First off, no individual is going to file a DMCA takedown request in which they will reveal that they have been posting on a website dedicated to infidelity. (N.B. rather risibly, AM states in its FAQ’s that it does not “encourage infidelity”). 22

And by the same token, in order to have the hacked material put back up, the hacker would have to file a counter-notice, which would require the disclosure of the hacker ‘s true name and address as well as a consent to the jurisdiction of the Federal District Court where they reside. 23

For its part, Avid Dating Life says it has a pretty good idea who the hacker is.

“’We’re on the doorstep of [confirming] who we believe is the culprit, and unfortunately that may have triggered this mass publication,’ Biderman said. ‘I’ve got their profile right in front of me, all their work credentials. It was definitely a person here that was not an employee but certainly had touched our technical services.’” 24

So does ADL have a cause of action against the hacker? Sure. Illegal access to a computer, misappropriation of trade secrets, intentional interference with a favorable business relationship, to name a few.

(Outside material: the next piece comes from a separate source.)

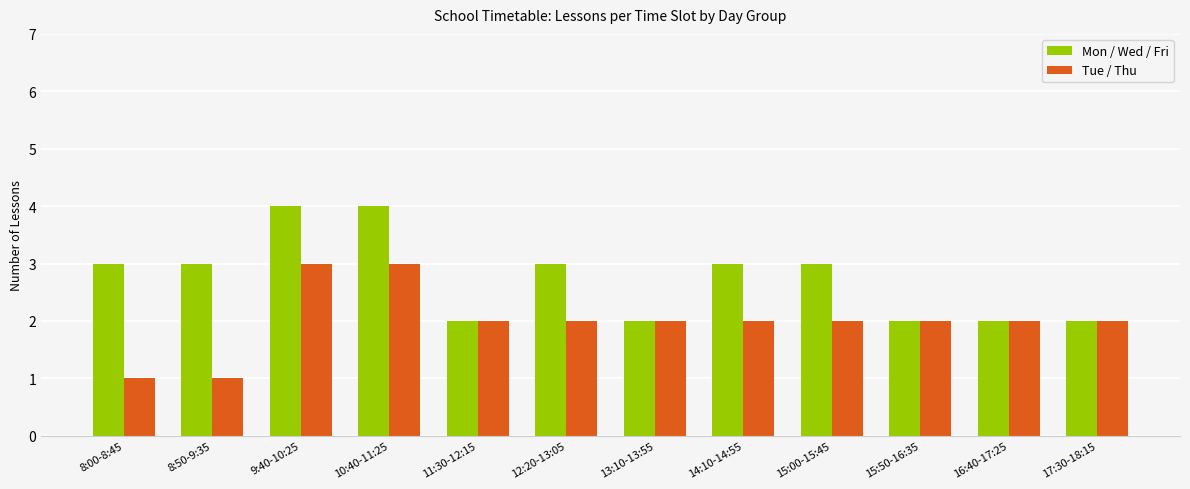

Rank the series by their maximum value, from lowest to highest.

Tue / Thu, Mon / Wed / Fri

Just not copyright infringement.


  1. Online Cheating Site AshleyMadison Hacked
  2. Avid Life Media is the overall holding company, but Avid Dating Life is the company responsible for running Ashley Madison, and thus ADL will be used for purposes of clarity.
  3. Id.
  4. Id. citing Adult dating site hack exposes sexual secrets of millions
  5. Online Cheating Site AshleyMadison Hacked citing Risky Business for
  6. The Ashley Madison hack, explained
  7. Online Cheating Site AshleyMadison Hacked
  8. Id.
  9. Id.
  10. A 1990s anti-piracy law is why you haven’t seen the hacked list of Ashley Madison customers
  11. Id.
  12. Using DMCA to fight Ashley Madison hackers is poor use of copyright law
  13. 3 Count: Cheat Code
  14. Unintended Consequences: How the DMCA Made the Distribution of Stolen Celebrity Photos All Too Easy
  15. Feist Publication Inc. v. Rural Telephone Service, Inc. 499 U.S. 340 Supreme Court of the United States (1991)
  16. Id. at 347
  17. Online Cheating Site AshleyMadison Hacked
  18. Ashley Madison Terms and Conditions (emphasis added)
  19. Id.
  20. 17 USC 512 (c)
  21. Ashley Madison Terms and Conditions (emphasis added)
  22. About Ashley Madison Q: Does Ashley Madison encourage infidelity? A: No, Ashley Madison does not encourage anyone to stray. In fact, if you are having difficulty with your relationship, you should seek counseling.